So, certificates and code signing are far from perfect — show me any security control that is. I really encourage you to try out AppLocker in audit mode and monitor the warnings it produces. You won’t break any user experience, the performance impact is hardly measurable and if you are monitoring those warnings you might just detect some malware the first time it executes instead of the 6 months or so that it takes on average.

Data excerpts:
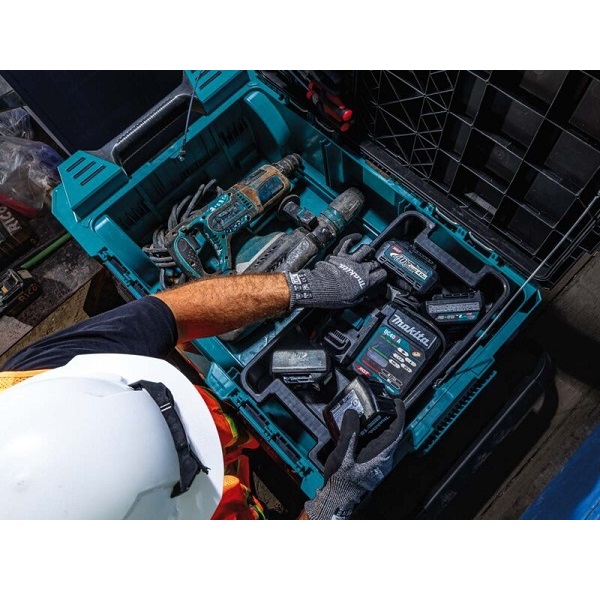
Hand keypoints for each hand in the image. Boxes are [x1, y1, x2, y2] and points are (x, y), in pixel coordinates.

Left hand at [285, 233, 386, 309]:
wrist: (320, 288)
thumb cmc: (334, 296)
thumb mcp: (351, 301)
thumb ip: (361, 296)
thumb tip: (365, 295)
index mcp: (365, 281)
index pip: (381, 275)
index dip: (383, 275)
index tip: (382, 276)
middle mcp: (360, 268)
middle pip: (374, 263)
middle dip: (376, 264)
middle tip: (375, 266)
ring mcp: (350, 260)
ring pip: (365, 250)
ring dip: (370, 250)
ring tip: (371, 251)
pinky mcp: (340, 255)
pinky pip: (348, 243)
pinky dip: (353, 238)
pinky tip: (357, 237)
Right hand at [304, 397, 404, 519]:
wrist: (338, 500)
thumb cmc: (341, 481)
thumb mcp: (342, 455)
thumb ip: (348, 433)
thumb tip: (352, 413)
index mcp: (380, 455)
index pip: (396, 430)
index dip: (399, 413)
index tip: (397, 401)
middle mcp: (383, 458)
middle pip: (391, 432)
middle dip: (387, 415)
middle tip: (378, 402)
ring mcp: (378, 462)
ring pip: (383, 438)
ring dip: (378, 424)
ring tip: (366, 412)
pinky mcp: (372, 464)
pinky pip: (376, 444)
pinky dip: (370, 433)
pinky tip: (357, 430)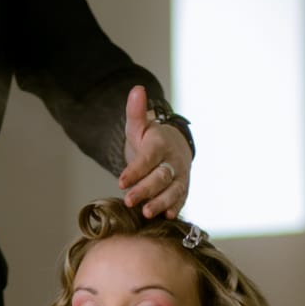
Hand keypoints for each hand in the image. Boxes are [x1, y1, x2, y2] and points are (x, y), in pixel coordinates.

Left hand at [119, 85, 191, 217]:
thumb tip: (136, 88)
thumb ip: (135, 112)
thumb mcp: (139, 126)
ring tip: (147, 212)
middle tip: (130, 200)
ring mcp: (180, 175)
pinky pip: (181, 198)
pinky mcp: (184, 188)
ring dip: (161, 202)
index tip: (121, 181)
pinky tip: (166, 216)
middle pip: (161, 176)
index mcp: (160, 144)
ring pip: (173, 190)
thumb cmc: (149, 139)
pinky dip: (175, 207)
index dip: (135, 170)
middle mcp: (173, 160)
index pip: (148, 158)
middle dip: (146, 189)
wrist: (172, 147)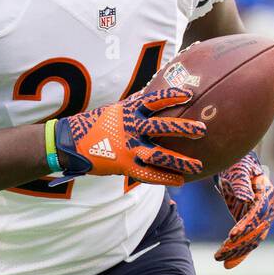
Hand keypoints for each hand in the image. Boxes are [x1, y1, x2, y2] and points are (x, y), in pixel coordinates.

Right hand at [54, 86, 204, 185]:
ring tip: (198, 166)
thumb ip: (135, 105)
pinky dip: (165, 178)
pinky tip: (180, 181)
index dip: (172, 95)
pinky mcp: (124, 165)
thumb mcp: (115, 110)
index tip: (189, 94)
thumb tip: (153, 92)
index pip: (154, 99)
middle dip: (184, 128)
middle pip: (162, 126)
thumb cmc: (95, 125)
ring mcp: (128, 148)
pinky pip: (148, 174)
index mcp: (128, 111)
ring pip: (159, 154)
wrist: (70, 142)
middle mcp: (130, 128)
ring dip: (180, 161)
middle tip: (203, 129)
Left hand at [214, 151, 273, 268]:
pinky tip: (228, 263)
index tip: (231, 235)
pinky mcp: (253, 224)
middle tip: (219, 255)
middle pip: (255, 231)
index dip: (246, 225)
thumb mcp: (237, 169)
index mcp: (267, 194)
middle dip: (238, 244)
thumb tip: (247, 197)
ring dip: (236, 252)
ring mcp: (263, 218)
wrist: (239, 166)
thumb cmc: (237, 164)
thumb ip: (241, 182)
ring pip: (252, 240)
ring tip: (218, 259)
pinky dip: (239, 253)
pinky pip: (249, 241)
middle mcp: (269, 208)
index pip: (257, 213)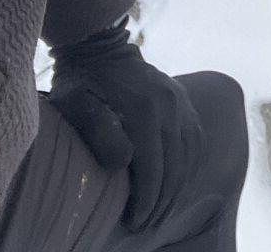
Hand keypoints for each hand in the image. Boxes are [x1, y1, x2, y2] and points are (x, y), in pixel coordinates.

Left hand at [47, 21, 203, 231]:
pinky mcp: (183, 100)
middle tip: (144, 225)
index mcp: (145, 109)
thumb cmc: (80, 79)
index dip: (147, 202)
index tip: (134, 223)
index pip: (154, 169)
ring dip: (176, 188)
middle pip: (175, 167)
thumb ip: (98, 131)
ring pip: (189, 157)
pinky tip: (174, 182)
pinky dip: (188, 166)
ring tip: (158, 210)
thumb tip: (125, 162)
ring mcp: (180, 101)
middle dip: (161, 203)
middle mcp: (170, 106)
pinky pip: (194, 140)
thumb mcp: (75, 102)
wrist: (99, 45)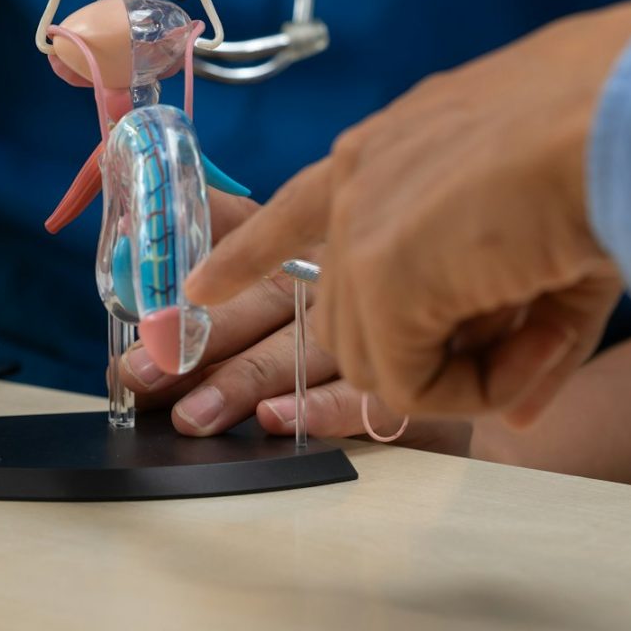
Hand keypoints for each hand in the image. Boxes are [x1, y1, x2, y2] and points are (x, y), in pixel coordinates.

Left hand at [120, 234, 467, 452]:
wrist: (494, 323)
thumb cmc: (375, 286)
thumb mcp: (298, 242)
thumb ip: (226, 225)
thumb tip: (141, 209)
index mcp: (306, 248)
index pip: (241, 255)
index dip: (183, 282)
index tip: (136, 307)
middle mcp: (339, 286)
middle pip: (259, 310)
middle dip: (193, 346)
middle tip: (139, 372)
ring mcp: (377, 334)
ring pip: (299, 358)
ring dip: (242, 387)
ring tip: (191, 415)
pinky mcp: (414, 389)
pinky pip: (364, 401)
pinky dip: (319, 409)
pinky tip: (276, 421)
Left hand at [185, 4, 630, 425]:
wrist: (618, 118)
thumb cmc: (592, 152)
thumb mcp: (546, 241)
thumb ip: (518, 329)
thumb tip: (513, 415)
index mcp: (383, 152)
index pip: (293, 208)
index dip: (248, 253)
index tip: (202, 287)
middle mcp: (356, 180)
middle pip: (343, 311)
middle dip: (406, 348)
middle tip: (482, 340)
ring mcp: (360, 227)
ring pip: (368, 351)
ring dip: (449, 371)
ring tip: (532, 332)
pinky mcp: (382, 273)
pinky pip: (405, 380)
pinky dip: (466, 391)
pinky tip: (521, 355)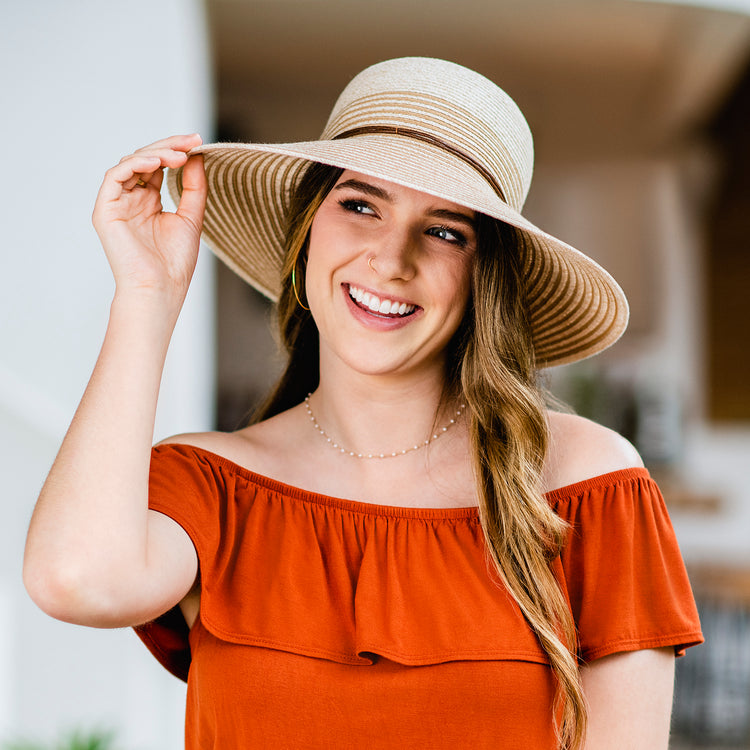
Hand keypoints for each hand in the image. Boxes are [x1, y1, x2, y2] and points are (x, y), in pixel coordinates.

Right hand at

Requirement:
Print the section of the AppLocker passage that begins with the words "So, certificates and" and ends after "takes on average.". Work only from the passage on AppLocker and code signing.

Answer to this task:
So, certificates and code signing are far from perfect — show me any security control that is. I really encourage you to try out AppLocker in audit mode and monitor the warnings it produces. You won’t break any user experience, the performance impact is hardly measurable and if you are monitoring those warnings you might just detect some malware the first time it executes instead of the 6 months or so that it takes on average.